Simon O’Connor
Husband, step-father, and longtime student of philosophy and history. Also happen to be a former politician, including chairing New Zealand’s Foreign Affairs, Defense, and Trade Committee.
For reasons I can’t fully explain, there was very muted reporting of the Court of Appeal overturning a previous High Court judgement which held that a Minister of the Crown does not have to attend a summons by the Waitangi Tribunal. The new ruling says that the Minister, in this case Karen Chhour, needs to attend.
This is a big deal! Not only does it strike at a key concept of our democracy, it is also a change of law that I believe is a good idea – and an idea that will benefit New Zealand children in care.
All of this is around the current government’s intention to remove clause 7AA of the Oranga Tamariki Act. This clause says that Oranga Tamariki (formerly Child, Youth, and Family) must take into account the Treaty of Waitangi and ensure the cultural connections of children in care are prioritised.

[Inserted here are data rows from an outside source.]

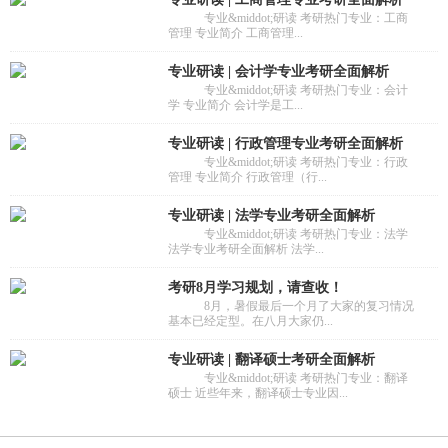
专业&middot;研读 考研热门专业：工商
管理 专业简介 工商管理...
专业研读 | 会计学专业考研全面解析
专业&middot;研读 考研热门专业：会计
学 专业简介 会计学是工...
专业研读 | 行政管理专业考研全面解析
专业&middot;研读 考研热门专业：行政
管理 专业简介 行政管理（行...
专业研读 | 法学专业考研全面解析
专业&middot;研读 考研热门专业：法学
法学专业考研全面解析 法学...
考研8月学习规划，请查收！
8月，暑假最后一个月了大家的复习情况
基本已经定型。在八月大家仍...
专业研读 | 翻译硕士考研全面解析
专业&middot;研读 考研热门专业：翻译
硕士 近些年来，翻译硕士专业因...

To some, this may sound ok but in reality it has meant vulnerable children are being taken from loving foster families so as to fulfil the cultural and political preferences of adults. So much for the idea that children are the centre of the system. Some may recall the case of Moana – a Maori child in the care of a New Zealand European couple. After four or so years with this couple in a loving, stable, situation – Moana was removed so that her cultural connections could be renewed. To me, this is simply putting adults’ political/cultural preferences ahead of the good of the child. Love and security are two critical qualities children need. Foster parents won’t ignore cultural needs, but to put culture ahead of love, security, safety, stability, and care is just so wrong-headed that it beggars belief.

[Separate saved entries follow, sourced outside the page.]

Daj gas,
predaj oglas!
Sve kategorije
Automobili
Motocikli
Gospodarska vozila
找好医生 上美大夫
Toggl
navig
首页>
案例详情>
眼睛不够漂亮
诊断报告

As I write, Newsroom have published a story that I can only describe as shockingly appalling in terms of what the current legal settings and application by Oranga Tamariki (OT). It is also important to add that OT and others have fought to stop this and others’ stories being told. In this story, four traumatised children were given to English foster parents, specifically as a ‘forever home’. It turned out to be anything but, with OT turning up and removing the children to again suit adults’ preference of culture over love and care.
If children are truly to be the centre of any care system, then what must be prioritised are stable, loving, and secure homes. The culture of the foster parents is secondary (if that) in my opinion. Yes, foster parents should be aware of the cultural heritage of a child and work to support this. But to put culture on a pedestal and think it somehow replaces love is madness, as too often returning a child to a family culture which was often broken in the first place. I say all of this as a foster parent myself. This is not just theory to me and my family.
The other whole aspect of this sorry story is the dramatic overreach of the Waitangi Tribunal. As another commentator, Liam Hehir, has noted the tribunal is set up to look at breaches – that is, events that have happened. In this current situation, the Tribunal is intervening before anything has happened! It is critiquing an intention to change the law and this is a major change of behaviour.
In doing so, the Tribunal is challenging parliamentary sovereignty. Whether we like particular governments or not, they are elected to make laws and have the only – or sovereign – right to do so. If we don’t like them, we toss them out every three years. The Tribunal however has decided its unelected members can now insert themselves into this parliamentary process and opine on what should, or should not, happen. In effect, I would argue the Tribunal is making itself a second house of parliament. While at this stage it is only calling in one Minister of the Crown to question, it is not hard to see how this initial overreach becomes a consistent behaviour.
For the sake of our democracy and our children, we need to be better. Much better.